TASKS
• A. In the popping thread, how many pops did hercsmom count on the last few nights?
• B. Repeat the stretch of the popping thread from "That's good to" through "Thanks everyone!".

# Popping when settling in for cuddle?



## hercsmom (Jul 6, 2010)

Hi guys,

Every time we take Herc out for a cuddle, he does this little popping thing in our laps before he settles down and goes to sleep. The only way I can describe it is as if he had hiccups. I counted them the last few nights, always between 30 and 40. What is he doing? Is this just his way of getting comfy? Does anyone else's hog do this? Thanks!


----------



## Nancy (Aug 22, 2008)

Totally normal, especially for babies.


----------



## PJM (May 7, 2010)

I don't know what it is. Zoey will do it sometimes, but Cholla will do it almost every night.


----------



## RalphsMum (Oct 14, 2010)

Ralph does the same thing sometimes...i was wondering too....


----------



## hercsmom (Jul 6, 2010)

Nancy said:


> Totally normal, especially for babies.


That's good to know. He's almost 11 months, and he still does it every night, but only when he's ready to settle in. I would be curious to know why they do that though...

Thanks everyone!


----------



## Galvon (Sep 20, 2010)

Thank goodness it's normal haha I was just about to ask about this. Sandy was sleeping under his wheel and started having what I thought was a mini-seizure but now that I think about it it was more just like several consecutive pops. Silly boy


----------

GIVEN DATA
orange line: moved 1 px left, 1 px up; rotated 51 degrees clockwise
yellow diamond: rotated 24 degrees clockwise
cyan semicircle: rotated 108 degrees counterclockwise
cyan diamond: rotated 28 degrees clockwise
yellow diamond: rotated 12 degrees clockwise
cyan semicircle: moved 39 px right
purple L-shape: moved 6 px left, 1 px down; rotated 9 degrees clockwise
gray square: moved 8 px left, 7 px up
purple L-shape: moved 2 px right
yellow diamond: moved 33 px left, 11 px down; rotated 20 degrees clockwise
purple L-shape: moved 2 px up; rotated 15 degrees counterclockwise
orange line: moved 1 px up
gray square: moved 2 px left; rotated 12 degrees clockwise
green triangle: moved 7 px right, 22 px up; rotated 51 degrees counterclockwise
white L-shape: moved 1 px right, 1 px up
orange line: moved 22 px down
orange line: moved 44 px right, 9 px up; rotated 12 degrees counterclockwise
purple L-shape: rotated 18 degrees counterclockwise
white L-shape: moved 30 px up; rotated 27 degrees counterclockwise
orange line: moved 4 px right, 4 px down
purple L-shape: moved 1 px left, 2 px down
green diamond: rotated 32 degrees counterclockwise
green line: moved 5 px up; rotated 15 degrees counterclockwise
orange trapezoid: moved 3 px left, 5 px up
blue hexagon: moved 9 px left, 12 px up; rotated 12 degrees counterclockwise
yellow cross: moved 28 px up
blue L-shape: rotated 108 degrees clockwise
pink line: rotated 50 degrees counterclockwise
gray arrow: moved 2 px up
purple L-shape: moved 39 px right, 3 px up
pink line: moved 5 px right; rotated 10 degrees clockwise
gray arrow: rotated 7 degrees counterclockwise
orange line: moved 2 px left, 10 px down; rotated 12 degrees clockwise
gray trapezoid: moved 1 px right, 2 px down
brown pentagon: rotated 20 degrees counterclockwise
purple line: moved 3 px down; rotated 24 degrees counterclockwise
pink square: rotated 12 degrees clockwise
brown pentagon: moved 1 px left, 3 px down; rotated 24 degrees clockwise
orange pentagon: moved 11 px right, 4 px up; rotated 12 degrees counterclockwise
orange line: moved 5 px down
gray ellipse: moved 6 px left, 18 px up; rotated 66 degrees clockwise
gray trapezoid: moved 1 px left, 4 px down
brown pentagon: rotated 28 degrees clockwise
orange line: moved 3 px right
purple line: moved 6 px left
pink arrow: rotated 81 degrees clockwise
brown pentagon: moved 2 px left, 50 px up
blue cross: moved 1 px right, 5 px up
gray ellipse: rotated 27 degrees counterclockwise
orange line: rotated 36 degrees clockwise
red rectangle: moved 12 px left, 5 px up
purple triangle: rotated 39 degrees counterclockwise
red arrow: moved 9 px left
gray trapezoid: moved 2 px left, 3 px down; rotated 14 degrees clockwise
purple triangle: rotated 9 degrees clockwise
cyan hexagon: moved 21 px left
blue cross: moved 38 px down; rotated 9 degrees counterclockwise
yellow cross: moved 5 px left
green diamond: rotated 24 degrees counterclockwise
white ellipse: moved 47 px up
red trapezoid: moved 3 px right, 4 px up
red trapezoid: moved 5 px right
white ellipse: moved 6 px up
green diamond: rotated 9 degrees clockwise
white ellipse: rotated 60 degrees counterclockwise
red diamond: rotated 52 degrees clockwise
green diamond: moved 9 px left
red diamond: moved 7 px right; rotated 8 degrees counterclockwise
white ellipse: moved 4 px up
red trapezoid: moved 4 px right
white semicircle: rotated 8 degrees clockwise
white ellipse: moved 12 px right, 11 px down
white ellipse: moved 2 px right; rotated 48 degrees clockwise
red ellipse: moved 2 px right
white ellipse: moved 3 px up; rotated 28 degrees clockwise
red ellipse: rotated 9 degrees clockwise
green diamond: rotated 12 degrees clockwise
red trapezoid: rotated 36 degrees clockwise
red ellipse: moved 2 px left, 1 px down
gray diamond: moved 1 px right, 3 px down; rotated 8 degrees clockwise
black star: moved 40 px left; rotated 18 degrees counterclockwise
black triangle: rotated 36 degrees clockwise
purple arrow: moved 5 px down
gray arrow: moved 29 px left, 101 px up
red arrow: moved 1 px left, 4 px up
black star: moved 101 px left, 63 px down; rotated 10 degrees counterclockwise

WRITTEN ANSWERS
• A. Always between 30 and 40.

• B.
That's good to know. He's almost 11 months, and he still does it every night, but only when he's ready to settle in. I would be curious to know why they do that though...

Thanks everyone!